Communities also benefit, particularly with public utilities, as is the case for 2,000 municipalities large and small. Users pay about 14% less than with a private monopoly. The average percentage of revenues paid in taxes to a town or city is now about 5.2%, as opposed to 3.9% from private utilities. Big banks stopped scoffing at credit unions by January 2012 after more than 1,000,000 of their depositors moved their accounts to CUs for safety from “casino operations,” knowing that their money had a protection guarantee up to $250,000. They also now could get car and home loans, and at low interest rates – and access to ATM machines.

Another, often unheralded and major factor against elitism of any sort has always been alive in America. That’s the decision to opt out of what is plainly a dog-eat-dog life and, instead, to pursue cooperation and fellowship just as in those early days of basic survival. This despite rowing upstream against the American Dream. It’s done by youngsters and also by adults who’ve come a cropper with meritocracy or been blackballed by America’s aristocrats.

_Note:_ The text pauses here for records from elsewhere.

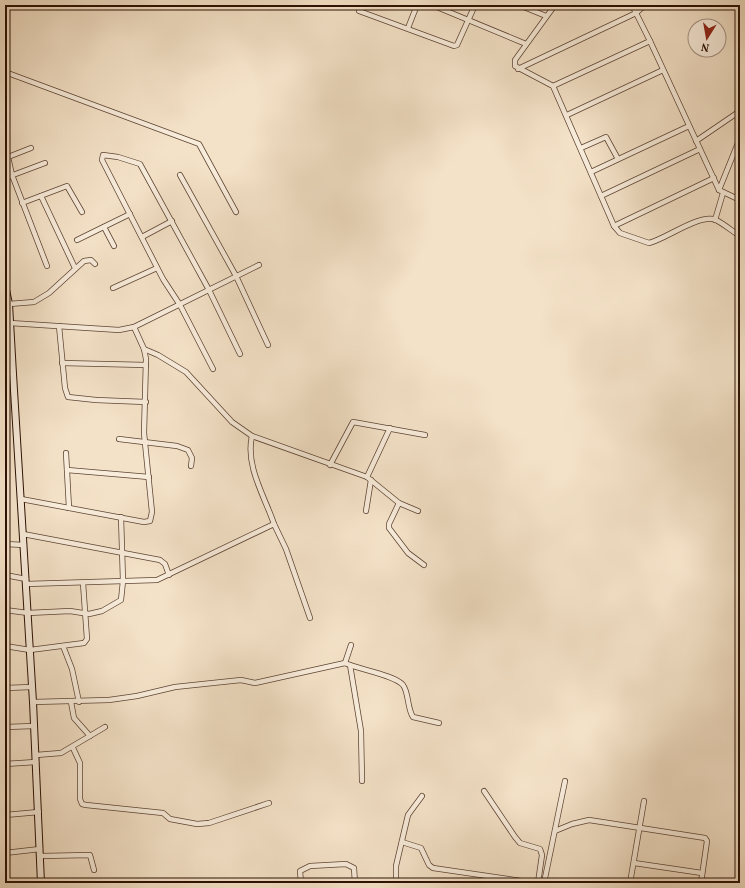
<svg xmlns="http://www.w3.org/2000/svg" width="745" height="888" font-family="Vollkorn,serif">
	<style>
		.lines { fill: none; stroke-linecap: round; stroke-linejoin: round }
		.street-casing { stroke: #5d4434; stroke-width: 6 }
		.secondary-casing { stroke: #2b1003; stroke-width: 8 }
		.street { stroke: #f8ecdb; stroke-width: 4.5 }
		.secondary { stroke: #f8ecdb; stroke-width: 6 }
	</style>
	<rect width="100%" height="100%" fill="#f4e2c8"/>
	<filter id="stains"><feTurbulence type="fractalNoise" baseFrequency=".005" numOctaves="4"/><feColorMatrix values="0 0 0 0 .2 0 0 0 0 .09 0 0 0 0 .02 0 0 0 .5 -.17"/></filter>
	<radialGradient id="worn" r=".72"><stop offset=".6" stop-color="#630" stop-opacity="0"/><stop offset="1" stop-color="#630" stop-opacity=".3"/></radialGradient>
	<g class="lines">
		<defs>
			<g id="street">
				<polyline points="359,5 359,11 454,46 457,45 475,5"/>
				<polyline points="432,5 526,44"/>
				<polyline points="519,5 546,16"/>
				<path d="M555,5l-40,55v6l38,20 61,140 6,7 29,10c17,-4 51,-30 67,-23 8,4 16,11 24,16"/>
				<polyline points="632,5 636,13 645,5"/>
				<polyline points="408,28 417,5"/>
				<polyline points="650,41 719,190 740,200"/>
				<polyline points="518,69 636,13 650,41 553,86"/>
				<polyline points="5,72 199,144 236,212"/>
				<polyline points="567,115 663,70"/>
				<polyline points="696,141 740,111"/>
				<polyline points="31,148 8,157 12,175 47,266"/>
				<polyline points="581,148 606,137 618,159"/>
				<polyline points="591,172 689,126"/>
				<polyline points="180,175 236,276 268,345"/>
				<polyline points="5,178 45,163"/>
				<polyline points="719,190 740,138"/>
				<polyline points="41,196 75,268"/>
				<polyline points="601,196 700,149"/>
				<polyline points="22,203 67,186 82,212"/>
				<polyline points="715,220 723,193"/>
				<polyline points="614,226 714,178"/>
				<polyline points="104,227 114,246"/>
				<polyline points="142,237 172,221"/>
				<polyline points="77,240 130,214"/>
				<polyline points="113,288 157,268"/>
				<polyline points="9,304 34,302 49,293 84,261 91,260 95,264"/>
				<polyline points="10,323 119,330 134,327 259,265"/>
				<polyline points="59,326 65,388 68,397 96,400 146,402"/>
				<polyline points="144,349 158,355 186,372 232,422 252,436 367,477 399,503 418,511"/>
				<polyline points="62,363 146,365"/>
				<polyline points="213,369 180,305 163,279 102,160 103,155 118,157 140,164 209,290 240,354"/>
				<path d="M252,436c-7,30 13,61 22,88"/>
				<polyline points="119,439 177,446 188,450 192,458 191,466"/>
				<polyline points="66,453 69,508"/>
				<polyline points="330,465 353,422 425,435"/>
				<polyline points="67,470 149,477"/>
				<polyline points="367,477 390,428"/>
				<polyline points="21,499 144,522 150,521 152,512 144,433 146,359 144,349 134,327"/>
				<polyline points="399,503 389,524 389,528 408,553 424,565"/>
				<polyline points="366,511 371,480"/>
				<polyline points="23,534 160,560 165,564 169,575"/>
				<polyline points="5,544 24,545"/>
				<polyline points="5,575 26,579"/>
				<polyline points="26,584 157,580 274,524 286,549 310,618"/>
				<polyline points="5,610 28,613 70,611 89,614 102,611 121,600 123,581 121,517"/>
				<polyline points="5,646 30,650 84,643 87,639 83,583"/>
				<polyline points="63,646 72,669 79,702"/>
				<polyline points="345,663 351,645"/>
				<polyline points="350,665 361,731 362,781"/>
				<polyline points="5,688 32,687"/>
				<path d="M33,702l76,-2 28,-4 38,-9 66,-7 14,3 90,-20c12,6 50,12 58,22 6,8 4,23 10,32l26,6"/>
				<polyline points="71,702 74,718 90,736"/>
				<polyline points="5,727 34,726"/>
				<polyline points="73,748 80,763 80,799 82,804 86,805 163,813 170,819 197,824 209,823 269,803"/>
				<polyline points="36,755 61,753 105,727"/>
				<polyline points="5,764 36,762"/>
				<polyline points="484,791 515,837 520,843 540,849 542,855 538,883"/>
				<polyline points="5,815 39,812"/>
				<polyline points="555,831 572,824 589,820 705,838 707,841 701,883"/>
				<polyline points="402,842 421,848 429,865 433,868 535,883"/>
				<polyline points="5,853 40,849"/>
				<polyline points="41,856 90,855 94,870"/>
				<polyline points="634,863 702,873"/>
				<polyline points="301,883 300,871 310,866 346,864 354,868 355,883"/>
				<polyline points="396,883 396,866 408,815 422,796"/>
				<polyline points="544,883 565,781"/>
				<polyline points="630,883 644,801"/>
			</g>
			<polyline id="secondary" points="5,285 9,304 13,374 33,702 41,883"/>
		</defs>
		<use href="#street" class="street-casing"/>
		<use href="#secondary" class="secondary-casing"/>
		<use href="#street" class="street"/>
		<use href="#secondary" class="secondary"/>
	</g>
	<rect width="745" height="888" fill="none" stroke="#f4e2c8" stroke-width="20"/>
	<rect x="6" y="6" width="733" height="876" fill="none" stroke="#2b1003" stroke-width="2"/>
	<rect x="10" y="10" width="725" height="868" fill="none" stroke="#2b1003"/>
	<g transform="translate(707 38) rotate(191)"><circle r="19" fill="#f8ecdb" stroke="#a69485"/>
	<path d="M0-3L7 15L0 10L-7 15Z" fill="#8f2418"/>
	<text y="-6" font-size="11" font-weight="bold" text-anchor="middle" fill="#2b1003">N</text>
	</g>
	<rect width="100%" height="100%" filter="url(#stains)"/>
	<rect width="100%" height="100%" fill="url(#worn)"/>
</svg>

They’ve weighed the Dream’s prohibitively high and, often brief and tragic, price and found it wanting in energy, time, money, intimacy, sanity, and spiritual health. Some of the questions they asked themselves were obvious: Did they want to play as a team or rejoice in vanquishing a competitor? Did they want to be friendless and constantly complaining about how lonely it is “at the top” among their trophies? Did they want to be afraid someone was gaining on them? Or that they’re slipping a notch or two? Did they have the insatiable hunger for prestige, popularity, praise, and the need of sycophantic support systems? Would they go into a suicidal depression if any of meritocracy’s “rewards” disappeared?

On the other hand, if they fled from the “rat race,” they would have time to smell the roses, enjoy friends and family, and deal with others as respected equals. They would learn how to shrug off a setback or sling a sandbag as a team member if a river rises. Be able to “walk in someone else’s moccasins.” As one source puts such values, they could opt: “…to be one in a family, to be a friend among friends, to be a worker among workers, to be a useful and kind member of society.” It’s always ironic that in the corporate world, management lays great emphasis on teamwork – but not from its executives. They are busy acing out competitors for the company’s top slots, eye-popping salaries, and benefits – plus the corner office with the spectacular view. Teamwork is relegated to the obedient, minimum-wage worker bees rowing the galley. The losers.

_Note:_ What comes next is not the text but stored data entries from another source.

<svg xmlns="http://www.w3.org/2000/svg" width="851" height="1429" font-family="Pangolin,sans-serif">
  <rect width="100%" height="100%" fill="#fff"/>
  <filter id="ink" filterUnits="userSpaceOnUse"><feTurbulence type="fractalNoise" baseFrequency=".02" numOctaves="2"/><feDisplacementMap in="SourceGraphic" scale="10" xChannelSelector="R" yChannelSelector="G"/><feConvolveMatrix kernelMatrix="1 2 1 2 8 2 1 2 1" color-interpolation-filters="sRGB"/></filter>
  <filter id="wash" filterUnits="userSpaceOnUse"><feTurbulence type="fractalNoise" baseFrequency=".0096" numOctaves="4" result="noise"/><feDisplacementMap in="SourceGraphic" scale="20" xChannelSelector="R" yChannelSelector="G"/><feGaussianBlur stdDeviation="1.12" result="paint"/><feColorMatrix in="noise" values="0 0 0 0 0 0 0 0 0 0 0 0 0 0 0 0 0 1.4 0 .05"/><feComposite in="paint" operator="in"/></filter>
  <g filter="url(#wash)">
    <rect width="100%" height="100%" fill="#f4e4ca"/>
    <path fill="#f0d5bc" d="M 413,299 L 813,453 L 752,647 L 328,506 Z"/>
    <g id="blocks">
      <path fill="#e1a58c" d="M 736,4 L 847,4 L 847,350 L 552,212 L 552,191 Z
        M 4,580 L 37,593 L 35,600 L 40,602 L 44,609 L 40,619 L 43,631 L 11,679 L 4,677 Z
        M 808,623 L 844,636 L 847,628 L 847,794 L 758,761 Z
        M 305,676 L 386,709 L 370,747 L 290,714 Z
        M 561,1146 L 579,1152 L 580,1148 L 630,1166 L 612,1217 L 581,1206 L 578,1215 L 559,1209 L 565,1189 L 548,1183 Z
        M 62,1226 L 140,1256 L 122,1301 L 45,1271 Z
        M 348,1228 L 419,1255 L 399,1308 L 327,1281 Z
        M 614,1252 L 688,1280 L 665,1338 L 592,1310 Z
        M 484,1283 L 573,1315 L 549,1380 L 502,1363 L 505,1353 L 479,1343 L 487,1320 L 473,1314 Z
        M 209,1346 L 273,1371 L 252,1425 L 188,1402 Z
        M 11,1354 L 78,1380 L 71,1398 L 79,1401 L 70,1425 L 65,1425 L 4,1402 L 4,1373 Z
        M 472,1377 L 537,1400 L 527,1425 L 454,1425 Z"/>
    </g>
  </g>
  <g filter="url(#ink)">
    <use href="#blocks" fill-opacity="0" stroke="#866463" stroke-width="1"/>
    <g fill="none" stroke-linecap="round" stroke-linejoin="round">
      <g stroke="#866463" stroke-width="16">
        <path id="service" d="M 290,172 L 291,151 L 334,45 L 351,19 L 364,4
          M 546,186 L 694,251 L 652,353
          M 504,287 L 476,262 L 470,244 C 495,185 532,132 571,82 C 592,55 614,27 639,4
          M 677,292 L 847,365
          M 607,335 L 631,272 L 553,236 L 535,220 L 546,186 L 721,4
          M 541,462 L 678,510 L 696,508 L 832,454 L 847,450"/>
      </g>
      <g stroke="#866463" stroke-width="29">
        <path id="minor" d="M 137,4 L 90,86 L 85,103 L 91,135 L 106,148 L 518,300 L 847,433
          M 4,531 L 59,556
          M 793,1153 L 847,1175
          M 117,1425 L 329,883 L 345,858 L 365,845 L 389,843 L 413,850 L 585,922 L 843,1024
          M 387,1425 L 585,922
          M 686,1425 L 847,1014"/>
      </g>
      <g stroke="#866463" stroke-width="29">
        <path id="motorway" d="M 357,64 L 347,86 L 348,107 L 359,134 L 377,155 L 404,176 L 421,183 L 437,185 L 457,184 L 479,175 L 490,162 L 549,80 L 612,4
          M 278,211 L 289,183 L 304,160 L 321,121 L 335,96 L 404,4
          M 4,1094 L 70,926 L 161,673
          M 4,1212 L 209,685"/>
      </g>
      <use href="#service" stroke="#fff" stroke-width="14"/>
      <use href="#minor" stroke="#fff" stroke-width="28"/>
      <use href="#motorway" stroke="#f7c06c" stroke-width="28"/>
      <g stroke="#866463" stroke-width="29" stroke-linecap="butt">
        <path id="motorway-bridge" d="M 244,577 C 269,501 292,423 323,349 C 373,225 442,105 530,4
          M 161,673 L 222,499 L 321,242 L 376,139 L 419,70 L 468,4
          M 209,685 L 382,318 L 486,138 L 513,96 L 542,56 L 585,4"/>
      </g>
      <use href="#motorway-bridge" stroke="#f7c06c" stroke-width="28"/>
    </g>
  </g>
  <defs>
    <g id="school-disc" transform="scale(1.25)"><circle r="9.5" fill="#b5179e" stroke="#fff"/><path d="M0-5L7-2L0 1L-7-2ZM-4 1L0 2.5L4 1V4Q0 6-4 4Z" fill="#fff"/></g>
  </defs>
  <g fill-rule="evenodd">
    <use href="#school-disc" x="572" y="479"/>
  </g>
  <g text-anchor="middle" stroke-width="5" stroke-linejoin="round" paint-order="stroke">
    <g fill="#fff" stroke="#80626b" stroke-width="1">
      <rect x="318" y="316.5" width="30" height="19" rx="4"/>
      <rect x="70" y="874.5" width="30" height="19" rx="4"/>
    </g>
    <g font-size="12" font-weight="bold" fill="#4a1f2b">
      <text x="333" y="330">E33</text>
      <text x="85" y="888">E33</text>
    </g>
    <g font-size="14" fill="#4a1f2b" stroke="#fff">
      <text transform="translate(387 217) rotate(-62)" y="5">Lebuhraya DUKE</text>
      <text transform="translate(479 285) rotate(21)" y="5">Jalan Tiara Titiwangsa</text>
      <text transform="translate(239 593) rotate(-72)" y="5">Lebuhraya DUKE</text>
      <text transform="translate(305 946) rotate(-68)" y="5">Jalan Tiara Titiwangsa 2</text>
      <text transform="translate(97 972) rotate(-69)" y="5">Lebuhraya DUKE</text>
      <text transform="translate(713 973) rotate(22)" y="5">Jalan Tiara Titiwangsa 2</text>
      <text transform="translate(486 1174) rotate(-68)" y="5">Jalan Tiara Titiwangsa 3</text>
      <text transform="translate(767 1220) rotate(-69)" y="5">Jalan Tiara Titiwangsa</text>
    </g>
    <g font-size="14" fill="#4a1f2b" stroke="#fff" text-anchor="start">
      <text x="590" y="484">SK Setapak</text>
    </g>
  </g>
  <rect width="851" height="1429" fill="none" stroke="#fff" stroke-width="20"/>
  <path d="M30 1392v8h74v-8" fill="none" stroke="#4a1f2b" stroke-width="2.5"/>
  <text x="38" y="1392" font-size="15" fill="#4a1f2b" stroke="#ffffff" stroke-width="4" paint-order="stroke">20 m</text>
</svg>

To shun the American addiction to competition and aversion to being perceived as a loser takes enormous courage today, particularly when a President has decided that public school funding from the government depends on the outcome of students’ test scores in a “race to the top.” And the emphasis is on math and science, not literature or ethics. Specialists, not generalists, are what are needed and wanted in this country.

But everyday, thousands upon thousands of such specialists and top dogs in that dog-eat-dog world have recognized – and shuddered – that changes are extraordinarily rapid in whatever they do for a living. Shifts come through generational changes in technology and science, business and industrial mergers, sudden death of products, the fickleness of consumers – or far more likely, that younger, brighter, and tougher competitors have snatched their jobs. Unemployment isn’t exclusive to losers, especially after age 40.

And when it happens, they may realize that being a loser isn’t everything, it’s perhaps the only thing that humanizes us. They can either choose solitary confinement in self-pity or join the millions around that symbolic and ancient campfire of sharing whatever we have and caring about each other. And be grateful we have escaped the joyless, lonely and unending race-to-the-top of either meritocracy or the exclusionary den of social lions.